- Excerpted text:
┏━━
Now, to define the Euclidean algorithm function, we must decide upon a value upon which to base our well-founded recursion with respect to _<_. That is, we must decide upon a value which is strictly decreasing at each call. However, we are only decreasing one of the two arguments at each call, and it is not necessarily the same argument each time. So neither m or n is an adequate choice. Instead, we may consider the maximum of the two, m ⊔ n, which does always decrease, since we monus a non-zero value from the greater of the two arguments at each call. This does require some lemmas regarding _⊔_.

  EuclidGCD′ : (m n : ℕ) → Acc _<′_ (m ⊔ n) → ℕ
  EuclidGCD′ zero m _ = m
  EuclidGCD′ n@(suc _) zero _ = n
  EuclidGCD′ m@(suc m₀) n@(suc n₀) (acc rs) =
    case <-cmp m n of
      λ { (tri< m<n _ _) →
          EuclidGCD′ m (n ∸ m)
                     (rs {suc m₀ ⊔ (n₀ ∸ m₀)}
                         (≤⇒≤′ (m<n⇒m<o⊔n m (⊔-pres-<m m<n (Sm∸Sn<Sm n₀ m₀)))))
        ; (tri≈ _ _ _)   → m
        ; (tri> _ _ n<m) →
          EuclidGCD′ (m ∸ n) n
                     (rs {m₀ ∸ n₀ ⊔ suc n₀}
                         (≤⇒≤′ (m<n⇒m<n⊔o n (⊔-pres-<m (Sm∸Sn<Sm m₀ n₀) n<m))))
        }

In the recursive cases, rs has the type

{y : ℕ} → suc y ≤′ suc (m₀ ⊔ n₀) → Acc (λ m₁ n₁ → suc m₁ ≤′ n₁) y

We've written the implicit argument in in each use (although Agda doesn't need it to be given) for clarity.

Now, we can define a “clean” version of the Euclidean algorithm function by utilising our proof that _<′_ is well-founded.

  EuclidGCD : (m n : ℕ) → ℕ
  EuclidGCD m n = EuclidGCD′ m n (<′-well-founded (m ⊔ n))

3.3 Solution version 2 – Using the standard library's definitions

The standard library defines its notions of well-foundedness and accessibility in Induction.WellFounded, and proves that _<′_ is well-founded in Data.Nat.Induction —previously it was Induction.Nat, which does still exist, but is deprecated.
┗━━
- Collected data:
┏━━
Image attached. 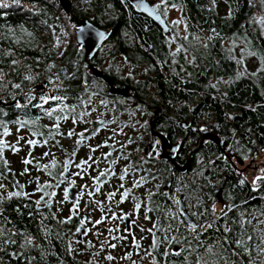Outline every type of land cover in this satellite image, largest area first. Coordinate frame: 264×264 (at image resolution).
┗━━
- Problems:
**a)** Please answer these about the Agda text on the Euclidean algorithm:
(i) Which value is used as the basis for the well-founded recursion?
(ii) When the first argument to EuclidGCD′ is zero, what does the function return?
(iii) In which module does the standard library prove that _<′_ is well-founded?
**b)** Carry on with the Agda text on the Euclidean algorithm, starting after its last sentence.

- Answer set:
**a)**
(i) The maximum of the two arguments, m ⊔ n.
(ii) Its second argument.
(iii) Data.Nat.Induction.

**b)**
open import Data.Nat.Induction using (<′-wellFounded)
open import Induction.WellFounded using (Acc ; acc)

Aside from the fact that rs takes an explicit argument where we used an implicit one, and a slightly different name for the well-foundedness of _<′_, we are able to echo our definitions above using the standard library.

EuclidGCD′ : (m n : ℕ) → Acc _<′_ (m ⊔ n) → ℕ
EuclidGCD′ zero m _ = m
EuclidGCD′ n@(suc _) zero _ = n
EuclidGCD′ m@(suc m₀) n@(suc n₀) (acc rs) =
  case <-cmp m n of
    λ { (tri< m<n _ _) →
        EuclidGCD′ m (n ∸ m)
                   (rs (suc m₀ ⊔ (n₀ ∸ m₀))
                       (≤⇒≤′ (m<n⇒m<o⊔n m (⊔-pres-<m m<n (Sm∸Sn<Sm n₀ m₀)))))
      ; (tri≈ _ _ _)   → m
      ; (tri> _ _ n<m) →
        EuclidGCD′ (m ∸ n) n
                   (rs (m₀ ∸ n₀ ⊔ suc n₀)
                       (≤⇒≤′ (m<n⇒m<n⊔o n (⊔-pres-<m (Sm∸Sn<Sm m₀ n₀) n<m))))
      }

EuclidGCD : (m n : ℕ) → ℕ
EuclidGCD m n = EuclidGCD′ m n (<′-wellFounded (m ⊔ n))

As a next step, let's move on to a more complicated domain than the natural numbers.

4 Problem 2 Draft 1 – Bintree's with union

At the time I began writing this post, I had been considering implementations of order-preserving functions on unordered binary trees in Agda as I was following along with the course CAS 763, Certified Programming with Dependent Types.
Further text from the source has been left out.